======== Texte fourni ========

[Tribune] Un concours pour des « vitraux contemporains » à Notre-Dame ?

Les vitraux ont toujours été le catéchisme des pauvres jusqu’au XIXe siècle, puis l’abstraction est arrivée...
Notre-Dame de Paris

En visite de chantier à Notre-Dame de Paris le 8 décembre, Emmanuel Macron a annoncé (contrairement à l'avis de Roselyne Bachelot, il y a trois ans) le lancement d'un concours pour la création de six vitraux contemporains. Ces futures verrières caractériseront, selon lui, « la marque du XXIe siècle ». Quant aux anciens vitraux de Viollet-le-Duc qui ont été déposés, ils seront présentés dans un musée. Marc Alibert, architecte honoraire des Bâtiments de France, réagit pour BV à cette déclaration.

Notre-Dame est un lieu sacré, ce n’est pas un terrain de jeu pour artistes avides de reconnaissance dont le seul juge est leur cote sur le marché. L’État, avec notre argent, se doit de respecter ce chef-d’œuvre qui a façonné notre culture et que beaucoup de nos concitoyens, catholiques ou non, veulent préserver.

Devant les richesses des œuvres du passé, l’artiste aujourd’hui est pris d’angoisse et se pose la question : comment créer après de tels sommets ? Ne sachant plus dépasser la tradition, il la nie.

========

### Consigne
Recopiez intégralement, s'il vous plaît, la tribune sur les vitraux de Notre-Dame, sans y changer un mot. Les données qui suivent n'entrent pas en jeu ici.

======== Extrait des données ========

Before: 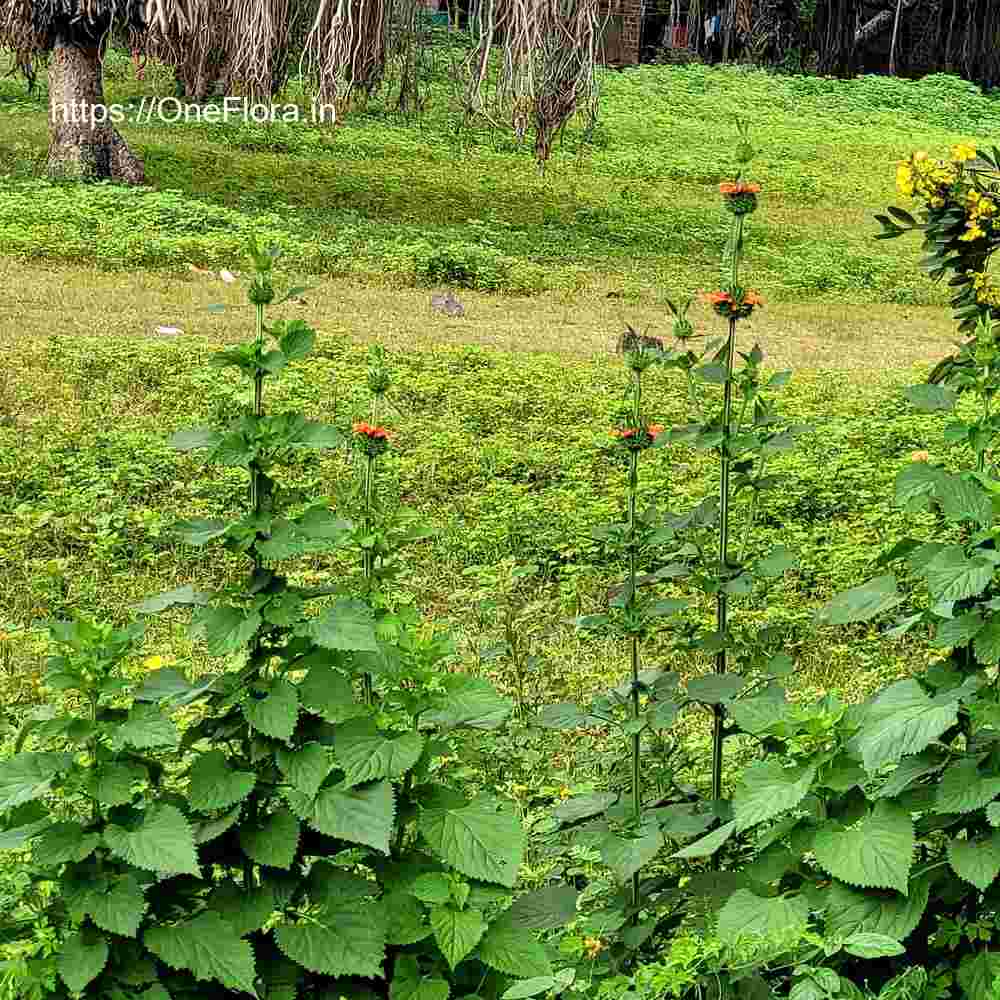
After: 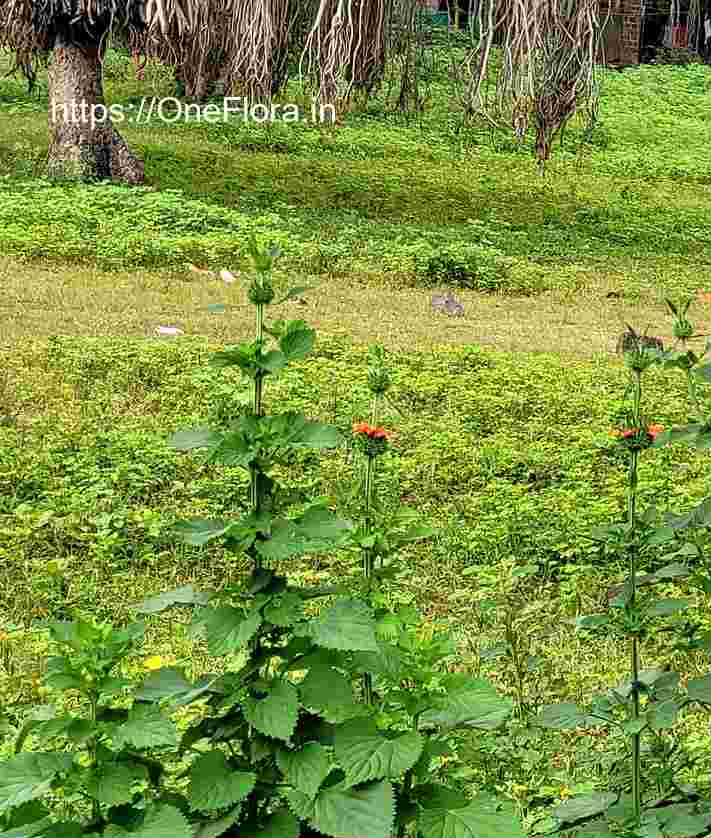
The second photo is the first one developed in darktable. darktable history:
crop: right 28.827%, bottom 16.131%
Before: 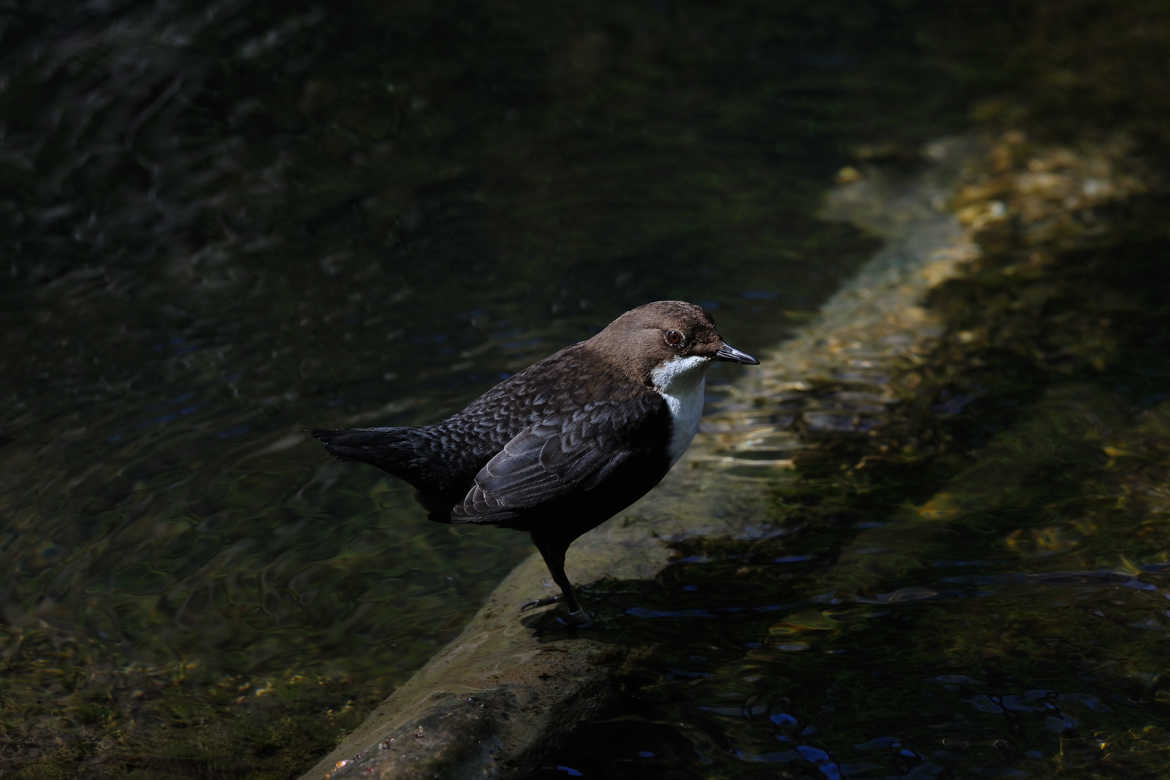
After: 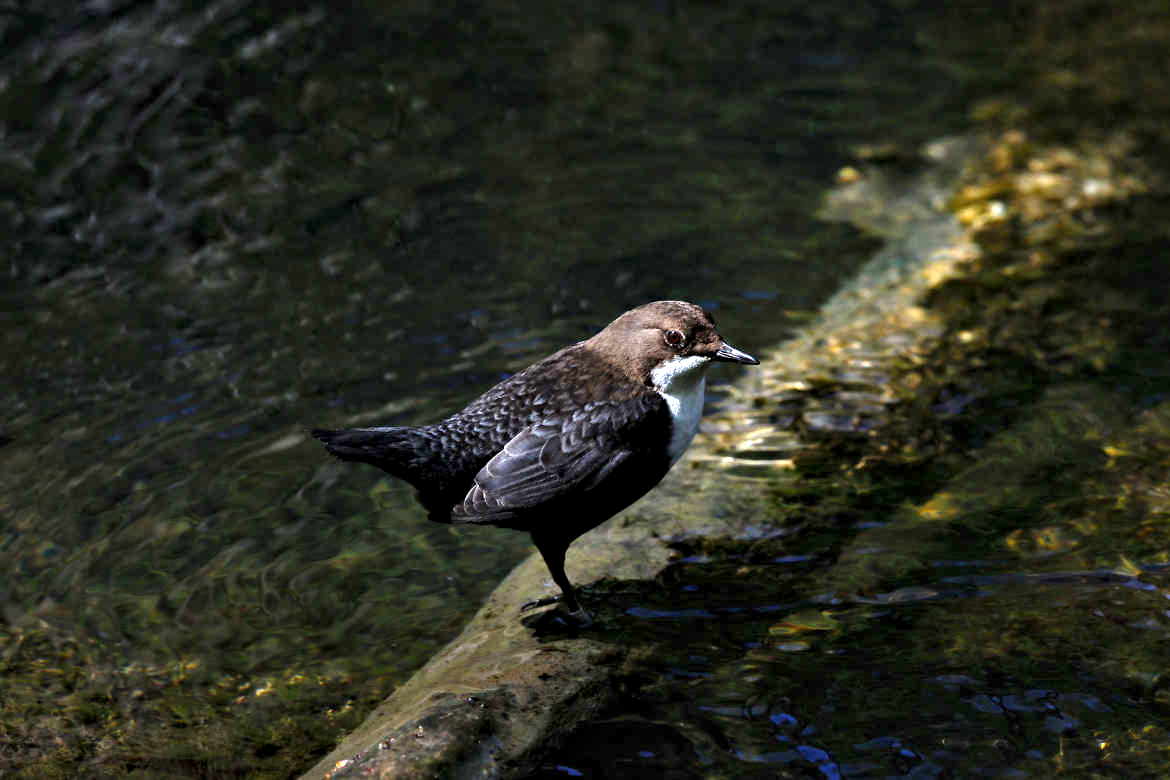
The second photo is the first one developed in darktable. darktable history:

========

### Corrigé
[Tribune] Un concours pour des « vitraux contemporains » à Notre-Dame ?

Les vitraux ont toujours été le catéchisme des pauvres jusqu’au XIXe siècle, puis l’abstraction est arrivée...
Notre-Dame de Paris

En visite de chantier à Notre-Dame de Paris le 8 décembre, Emmanuel Macron a annoncé (contrairement à l'avis de Roselyne Bachelot, il y a trois ans) le lancement d'un concours pour la création de six vitraux contemporains. Ces futures verrières caractériseront, selon lui, « la marque du XXIe siècle ». Quant aux anciens vitraux de Viollet-le-Duc qui ont été déposés, ils seront présentés dans un musée. Marc Alibert, architecte honoraire des Bâtiments de France, réagit pour BV à cette déclaration.

Notre-Dame est un lieu sacré, ce n’est pas un terrain de jeu pour artistes avides de reconnaissance dont le seul juge est leur cote sur le marché. L’État, avec notre argent, se doit de respecter ce chef-d’œuvre qui a façonné notre culture et que beaucoup de nos concitoyens, catholiques ou non, veulent préserver.

Devant les richesses des œuvres du passé, l’artiste aujourd’hui est pris d’angoisse et se pose la question : comment créer après de tels sommets ? Ne sachant plus dépasser la tradition, il la nie.